WORK INSTRUCTIONS – Where the data below contains pictures, omit them; output the rest word for word.

DATASET EXTRACT –
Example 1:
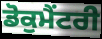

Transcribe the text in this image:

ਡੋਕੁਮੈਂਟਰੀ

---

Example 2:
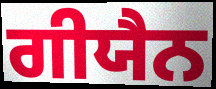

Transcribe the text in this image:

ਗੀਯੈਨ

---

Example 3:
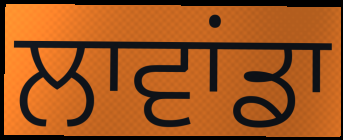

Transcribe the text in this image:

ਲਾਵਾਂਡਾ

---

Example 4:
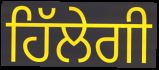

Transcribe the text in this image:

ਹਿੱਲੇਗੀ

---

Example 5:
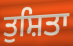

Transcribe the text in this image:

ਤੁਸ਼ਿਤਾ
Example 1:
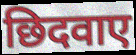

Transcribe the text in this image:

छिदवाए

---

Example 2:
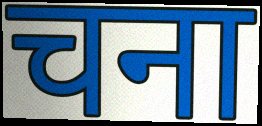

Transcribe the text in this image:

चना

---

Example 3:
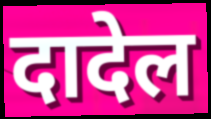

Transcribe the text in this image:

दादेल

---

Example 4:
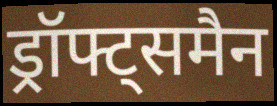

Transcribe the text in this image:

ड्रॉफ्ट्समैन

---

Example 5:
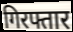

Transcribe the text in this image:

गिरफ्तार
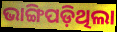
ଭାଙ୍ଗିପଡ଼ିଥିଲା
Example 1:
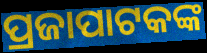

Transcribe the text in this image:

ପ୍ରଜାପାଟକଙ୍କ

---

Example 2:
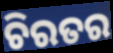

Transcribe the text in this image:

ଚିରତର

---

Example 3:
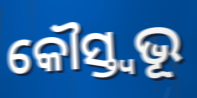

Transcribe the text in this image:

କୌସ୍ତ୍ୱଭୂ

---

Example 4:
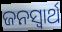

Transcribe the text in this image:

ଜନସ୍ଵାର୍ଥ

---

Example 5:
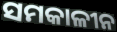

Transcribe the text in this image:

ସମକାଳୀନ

RESPONSE AREA –
Example 1:

Transcribe the text in this image:

ਡੋਕੁਮੈਂਟਰੀ

---

Example 2:

Transcribe the text in this image:

ਗੀਯੈਨ

---

Example 3:

Transcribe the text in this image:

ਲਾਵਾਂਡਾ

---

Example 4:

Transcribe the text in this image:

ਹਿੱਲੇਗੀ

---

Example 5:

Transcribe the text in this image:

ਤੁਸ਼ਿਤਾ
Example 1:

Transcribe the text in this image:

छिदवाए

---

Example 2:

Transcribe the text in this image:

चना

---

Example 3:

Transcribe the text in this image:

दादेल

---

Example 4:

Transcribe the text in this image:

ड्रॉफ्ट्समैन

---

Example 5:

Transcribe the text in this image:

गिरफ्तार
ଭାଙ୍ଗିପଡ଼ିଥିଲା
Example 1:

Transcribe the text in this image:

ପ୍ରଜାପାଟକଙ୍କ

---

Example 2:

Transcribe the text in this image:

ଚିରତର

---

Example 3:

Transcribe the text in this image:

କୌସ୍ତ୍ୱଭୂ

---

Example 4:

Transcribe the text in this image:

ଜନସ୍ଵାର୍ଥ

---

Example 5:

Transcribe the text in this image:

ସମକାଳୀନ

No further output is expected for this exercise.